La petite fille le regarda en silence. Elle avait une robe de toile grossière, rouge, avec des piqûres et des ourlets en cuir, sous une veste de futaine pleine de taches. Ses jambes étaient nues dans des sabots de bois. L’un d’eux était fendu et maintenu par un lacet.

L’enfant regarda vers sa gouvernante. Cette idiote de petite fille l’empêchait de jouer. « Si je te donne ma tourte, tu t’en vas ?

— Donne-moi ta tourte.

— Jure-le.

— Je le jure. Pour ce que j’en ai à faire.

— Justement, tu m’as tout l’air d’une fouineuse. »

Eloisa avait la main tendue. Crasseuse. Une épaisse couche de noir sous les ongles.

Marcus lui donna sa tourte.

La petite fille la prit avec avidité, les yeux brillants. Elle en fourra un gros morceau dans sa bouche et partit, sans plus accorder d’attention au prince héréditaire.

Marcus la fixa encore quelques instants, la guettant du coin de l’œil sur le seuil de la caserne. Il comprit qu’Eilika l’avait vue manger sa part de tourte. La gouvernante se dirigeait vers elle pour lui demander où elle l’avait prise. Elle allait découvrir la cachette de son petit prince Porcelet.

« Espèce de sale gamine, je te ferai couper la tête », maugréa Marcus, qui se sentait trahi.

Mais Eloisa indiqua l’écurie à la gouvernante, qui se précipita dans cette direction.

La petite fille se retourna brusquement, certaine que Marcus la regardait.
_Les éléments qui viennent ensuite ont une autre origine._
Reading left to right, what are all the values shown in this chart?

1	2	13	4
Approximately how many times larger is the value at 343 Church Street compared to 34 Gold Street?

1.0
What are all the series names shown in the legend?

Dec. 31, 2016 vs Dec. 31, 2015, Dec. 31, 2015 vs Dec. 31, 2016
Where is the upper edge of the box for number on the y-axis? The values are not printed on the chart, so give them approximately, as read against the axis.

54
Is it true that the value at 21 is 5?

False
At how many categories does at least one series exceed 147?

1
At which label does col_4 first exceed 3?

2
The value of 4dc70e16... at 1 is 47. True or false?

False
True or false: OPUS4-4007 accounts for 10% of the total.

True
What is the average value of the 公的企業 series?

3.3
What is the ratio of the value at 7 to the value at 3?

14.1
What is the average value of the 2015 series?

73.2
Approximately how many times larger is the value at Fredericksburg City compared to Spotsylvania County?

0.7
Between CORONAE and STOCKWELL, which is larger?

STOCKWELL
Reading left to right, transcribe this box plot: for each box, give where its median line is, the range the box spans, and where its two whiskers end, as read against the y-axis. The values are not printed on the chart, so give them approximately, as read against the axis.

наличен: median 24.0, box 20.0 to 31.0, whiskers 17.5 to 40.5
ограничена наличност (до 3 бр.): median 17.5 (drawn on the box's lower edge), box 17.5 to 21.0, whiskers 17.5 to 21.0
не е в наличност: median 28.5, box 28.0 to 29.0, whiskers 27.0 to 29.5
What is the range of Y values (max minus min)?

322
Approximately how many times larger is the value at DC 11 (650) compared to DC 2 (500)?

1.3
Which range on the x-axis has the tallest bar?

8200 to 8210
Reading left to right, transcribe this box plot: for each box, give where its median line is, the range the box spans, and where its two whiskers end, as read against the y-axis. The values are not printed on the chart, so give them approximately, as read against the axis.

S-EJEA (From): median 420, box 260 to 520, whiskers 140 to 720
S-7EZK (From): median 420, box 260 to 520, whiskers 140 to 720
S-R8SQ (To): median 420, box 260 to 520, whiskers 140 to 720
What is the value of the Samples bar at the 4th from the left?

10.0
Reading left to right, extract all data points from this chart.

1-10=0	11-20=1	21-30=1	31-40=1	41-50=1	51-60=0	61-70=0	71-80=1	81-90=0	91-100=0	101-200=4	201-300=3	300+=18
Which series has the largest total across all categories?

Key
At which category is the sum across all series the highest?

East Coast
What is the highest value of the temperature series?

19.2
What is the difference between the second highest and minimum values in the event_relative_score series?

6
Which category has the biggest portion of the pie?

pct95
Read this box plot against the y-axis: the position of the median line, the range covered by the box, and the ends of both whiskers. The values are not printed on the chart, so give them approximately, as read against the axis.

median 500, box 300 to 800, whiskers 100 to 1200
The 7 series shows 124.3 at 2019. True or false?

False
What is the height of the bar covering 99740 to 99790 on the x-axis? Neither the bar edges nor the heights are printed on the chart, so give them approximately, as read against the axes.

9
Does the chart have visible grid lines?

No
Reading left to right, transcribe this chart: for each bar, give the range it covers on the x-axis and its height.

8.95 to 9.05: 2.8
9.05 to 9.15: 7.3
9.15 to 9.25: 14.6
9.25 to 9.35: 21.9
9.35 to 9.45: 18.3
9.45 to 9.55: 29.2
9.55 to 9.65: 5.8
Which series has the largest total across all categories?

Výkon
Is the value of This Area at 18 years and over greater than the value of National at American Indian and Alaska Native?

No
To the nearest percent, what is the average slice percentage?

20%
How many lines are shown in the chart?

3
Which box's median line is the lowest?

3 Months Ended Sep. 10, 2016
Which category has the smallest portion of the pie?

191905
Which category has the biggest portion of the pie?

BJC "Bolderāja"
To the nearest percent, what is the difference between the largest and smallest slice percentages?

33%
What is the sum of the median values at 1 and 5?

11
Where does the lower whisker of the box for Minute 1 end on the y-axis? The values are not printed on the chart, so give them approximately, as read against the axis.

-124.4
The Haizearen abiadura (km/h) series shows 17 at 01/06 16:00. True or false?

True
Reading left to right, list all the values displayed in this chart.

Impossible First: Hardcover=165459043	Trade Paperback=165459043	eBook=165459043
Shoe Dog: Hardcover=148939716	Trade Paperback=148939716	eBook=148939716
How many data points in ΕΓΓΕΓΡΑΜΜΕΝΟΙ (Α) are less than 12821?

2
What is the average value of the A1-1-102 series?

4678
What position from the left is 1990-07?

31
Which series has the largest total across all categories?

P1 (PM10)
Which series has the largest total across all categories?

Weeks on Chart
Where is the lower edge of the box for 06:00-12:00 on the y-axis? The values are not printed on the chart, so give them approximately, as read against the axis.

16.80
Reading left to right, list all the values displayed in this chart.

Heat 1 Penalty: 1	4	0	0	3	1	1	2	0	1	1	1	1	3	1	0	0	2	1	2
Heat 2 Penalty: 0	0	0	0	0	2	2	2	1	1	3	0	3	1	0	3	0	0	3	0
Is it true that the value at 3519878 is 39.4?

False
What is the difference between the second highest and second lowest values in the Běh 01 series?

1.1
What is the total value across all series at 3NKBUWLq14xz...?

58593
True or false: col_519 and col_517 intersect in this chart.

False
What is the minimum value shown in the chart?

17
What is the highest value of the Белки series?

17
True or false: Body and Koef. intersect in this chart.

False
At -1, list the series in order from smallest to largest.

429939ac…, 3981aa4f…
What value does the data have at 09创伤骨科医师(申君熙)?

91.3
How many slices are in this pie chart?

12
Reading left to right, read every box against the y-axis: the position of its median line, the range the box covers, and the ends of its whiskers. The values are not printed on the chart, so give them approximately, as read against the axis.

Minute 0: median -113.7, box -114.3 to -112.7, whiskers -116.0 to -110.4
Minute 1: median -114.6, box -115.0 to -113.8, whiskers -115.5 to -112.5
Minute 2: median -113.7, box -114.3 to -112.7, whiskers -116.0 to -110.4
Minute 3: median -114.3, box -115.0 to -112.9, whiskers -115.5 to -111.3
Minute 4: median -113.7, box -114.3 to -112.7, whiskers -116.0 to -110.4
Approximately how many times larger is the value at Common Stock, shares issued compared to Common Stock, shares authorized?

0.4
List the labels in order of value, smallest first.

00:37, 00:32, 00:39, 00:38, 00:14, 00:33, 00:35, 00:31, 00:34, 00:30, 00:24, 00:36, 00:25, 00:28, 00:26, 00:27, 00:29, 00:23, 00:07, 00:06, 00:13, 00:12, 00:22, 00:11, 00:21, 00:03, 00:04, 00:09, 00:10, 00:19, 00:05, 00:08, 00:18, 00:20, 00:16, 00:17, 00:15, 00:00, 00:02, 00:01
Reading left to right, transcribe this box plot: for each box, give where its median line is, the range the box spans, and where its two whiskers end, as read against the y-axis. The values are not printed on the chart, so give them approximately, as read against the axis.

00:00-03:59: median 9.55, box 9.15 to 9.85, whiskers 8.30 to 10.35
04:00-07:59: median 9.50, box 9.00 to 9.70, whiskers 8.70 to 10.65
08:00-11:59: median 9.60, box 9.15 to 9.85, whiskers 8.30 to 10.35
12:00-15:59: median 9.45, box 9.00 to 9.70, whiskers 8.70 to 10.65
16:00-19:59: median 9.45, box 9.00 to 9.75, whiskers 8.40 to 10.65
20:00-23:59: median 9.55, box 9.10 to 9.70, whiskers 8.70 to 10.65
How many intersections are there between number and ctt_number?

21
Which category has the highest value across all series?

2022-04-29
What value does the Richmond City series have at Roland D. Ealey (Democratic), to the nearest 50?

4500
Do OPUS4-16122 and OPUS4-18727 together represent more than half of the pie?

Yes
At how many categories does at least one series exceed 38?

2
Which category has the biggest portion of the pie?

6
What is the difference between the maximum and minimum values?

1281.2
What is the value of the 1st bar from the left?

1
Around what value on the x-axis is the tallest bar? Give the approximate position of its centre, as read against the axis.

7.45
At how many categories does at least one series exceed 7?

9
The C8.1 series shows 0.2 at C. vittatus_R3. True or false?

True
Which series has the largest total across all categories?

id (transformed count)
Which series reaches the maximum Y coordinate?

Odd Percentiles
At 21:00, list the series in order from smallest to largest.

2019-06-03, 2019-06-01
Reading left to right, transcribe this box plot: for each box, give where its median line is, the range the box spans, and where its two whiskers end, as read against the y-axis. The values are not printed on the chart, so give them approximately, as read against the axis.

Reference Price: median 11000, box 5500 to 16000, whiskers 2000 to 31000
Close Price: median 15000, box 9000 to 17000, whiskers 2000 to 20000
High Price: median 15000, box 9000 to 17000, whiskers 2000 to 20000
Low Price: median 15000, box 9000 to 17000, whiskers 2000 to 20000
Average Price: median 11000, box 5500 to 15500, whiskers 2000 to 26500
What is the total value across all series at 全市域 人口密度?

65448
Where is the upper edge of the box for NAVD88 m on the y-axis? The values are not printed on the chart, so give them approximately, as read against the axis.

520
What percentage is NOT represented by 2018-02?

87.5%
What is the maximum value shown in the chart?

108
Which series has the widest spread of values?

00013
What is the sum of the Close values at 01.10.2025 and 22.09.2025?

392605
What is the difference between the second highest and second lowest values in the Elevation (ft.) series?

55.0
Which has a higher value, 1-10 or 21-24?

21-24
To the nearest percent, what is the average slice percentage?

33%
Et lui tira la langue.

Marcus sourit et entra dans la première pièce.

Les gardes ne s’étaient pas réveillés. Sans réfléchir à ce qu’il y avait là d’étrange, il ne pensait qu’à se cacher. Cette fois, il gagnerait. Il souriait, ravi, en cherchant autour de lui une cachette. Il traversa la pièce sur la pointe des pieds et passa dans la suivante. Quatre couches vides, aucun endroit sûr où se cacher. Dans la troisième pièce, il trouva cinq autres gardes profondément endormis, écroulés dans toutes les positions sur leurs matelas de paille. Et deux bouteilles de vin. L’une d’entre elles était renversée sur le sol. Il eut envie de se cacher dans la grande armoire où l’on rangeait les armes, les grandes épées, les poignards, les arcs et les flèches, mais il alla d’abord voir la dernière salle. Là encore, cinq gardes endormis.